Openreach chooses Bedfordshire village for new rural broadband trial
Some of the fastest and most reliable broadband in the UK is heading to the village of Cranfield
The trial is part of Openreach’s ambition to extend its FTTP network into areas that were considered more difficult or expensive for the private sector to upgrade commercially - and could potentially become eligible for being included in Openreach’s ‘Fibre First’ investment programme in the years ahead
Some of the fastest and most reliable broadband in the UK is heading to the village of Cranfield, after it was named as one of 13 rural communities to benefit from a new broadband trial.
Openreach engineers will be working in the Bedfordshire village to test a range of new tools and techniques as they install the latest ‘full’ fibre-to-the-premises (FTTP) broadband.
In some areas the first homes and businesses could order FTTP in time for Christmas, with work continuing during 2020. Once services are live, people living and working there will have access to download speeds of up to 1 gigabit per second (1Gbps) –– about 18 times faster than the current UK average.
Across the UK, more than 50,000 homes and businesses are included, and it’s hoped the pilot will pave the way for a much bigger upgrade of rural homes and businesses in smaller, less accessible remote locations.
Kim Mears, Openreach’s Managing Director for Infrastructure:“This is a really important trial for Openreach and it’s great that Bedfordshire is set to play a leading role. We understand the importance of bringing great connectivity to rural communities, and as well as providing fantastic broadband for people living in Cranfield, we hope this provides us with the platform to extend our reach to hundreds of thousands more rural premises in the coming years.
“We have already done a lot in Bedfordshire, through our various partnerships and by joining forces with a number of communities who’ve asked to work directly with us.
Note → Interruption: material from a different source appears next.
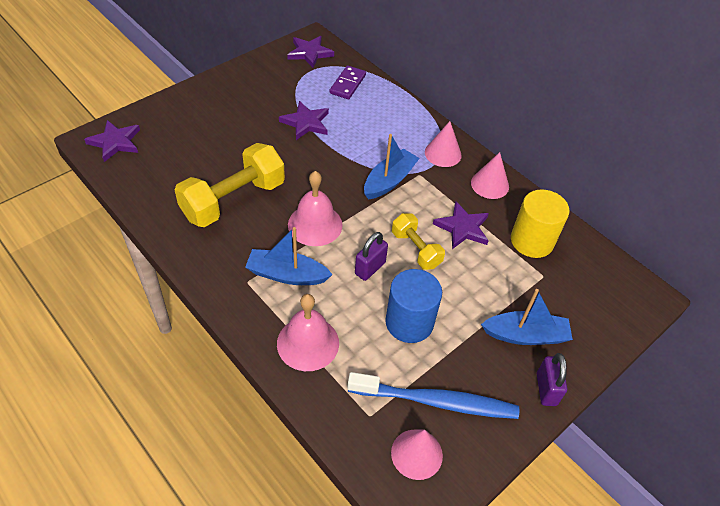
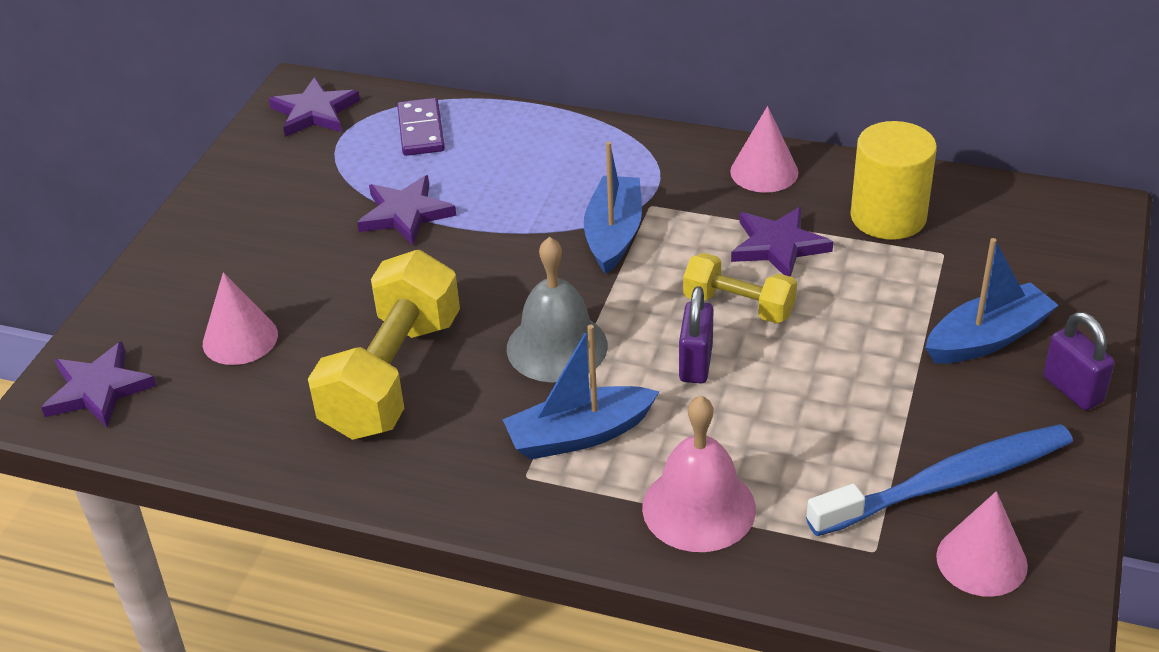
camera: 25 degrees left, 10 degrees down
pink bell [288,171,343,246] -> grey bell [507,237,608,382]
blue cylinder [385,269,442,343] -> none
pink cone [425,121,462,167] -> pink cone moved to [203,272,278,365]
But we know there is more to do and we can’t waited to get started.”
The trial is part of Openreach’s ambition to extend its FTTP network into areas that were considered more difficult or expensive for the private sector to upgrade commercially - and could potentially become eligible for being included in Openreach’s ‘Fibre First’ investment programme in the years ahead – if the right investment conditions are met.
Openreach engineers are testing a number of innovative tools – that enable work to be done faster and at less cost - including a specialised trench digging tool called a diamond cutter (pictured below). It’s a giant rotating circular blade with diamonds embedded in the metal coating on its edge – enabling it to slice through pavements and roads leaving a neat channel into which the machine simultaneously feeds in tubing for fibre-optic cables.
The specialist kit is capable of installing 700 metres of cabling a day – more than 20 times that by a standard two-person civils team using traditional methods of drilling and excavation, slashing the time taken to deploy fibre by months.
The company is also trialling ‘remote nodes’ – where fibre-optic cables can be built out from specially-adapted existing green roadside cabinets. Specialised broadband-boosting equipment installed inside the cabinet enables full fibre connections to extend by more than one and a half times their current reach, with the capacity to connect more than 1,000 premises. By ‘piggy-backing’ on our existing network, engineers can take full fibre further and faster – while avoiding up to six months in time and associated cost involved in deploying new fibre cables or ‘spines’ from an exchange to remote rural areas.
Clive Selley, Chief Executive of Openreach, said:
“At Openreach, we’ll never be just a city fibre provider. We’ve always worked hard to improve connections to isolated, less commercially attractive communities through inventive engineering and effective funding partnership models.
“In recent years we’ve been extending our full fibre network into rural areas – mostly in partnership with local authorities and Government - but the economics are clearly challenging and we want to do more. We know that around 10 per cent of the country will need to the support of public subsidy, but these trials will help us test a bunch of new techniques that could help us in other rural areas.
“The trials will also give us a much clearer picture of what the technical challenges in these kinds of rural areas are. We hope they’ll go a long way towards developing the tools, skills and innovations required to make sure that nobody’s left behind in the full fibre future.”
According to recent government statistics around 11 million people in the UK, or approximately 17 per cent of the population, live in rural areas.
The rural pilot locations have been carefully chosen to be representative of a much wider number across the UK with various factors being considered, including size, location, the extent, quality and make-up of the existing network and access to newly-skilled engineers in the area.
Openreach is on track to reach its full fibre build target of reaching four million homes and businesses by the end of March 2021 – and it’s currently passing around 22,000 premises a week with fibre – or one every 28 seconds. However, the company wants to go much further - to reach 15 million by the mid-2020s and ultimately the majority of the UK if the right investment conditions are in place.
The business doubled its FTTP footprint last year and today more than 1.8 million UK homes and businesses have access to faster, more reliable full fibre services over the Openreach network.
This short video explains what full fibre technology is and people interested in upgrading their broadband can see what’s available in their area by entering their postcode into Openreach’s online fibre checker.
Openreach’s commitment to the East of England extends far beyond making better broadband available. Around 3,200 Openreach people live and work in the region, and since April last year we’ve recruited around 400 new fibre apprentice engineers.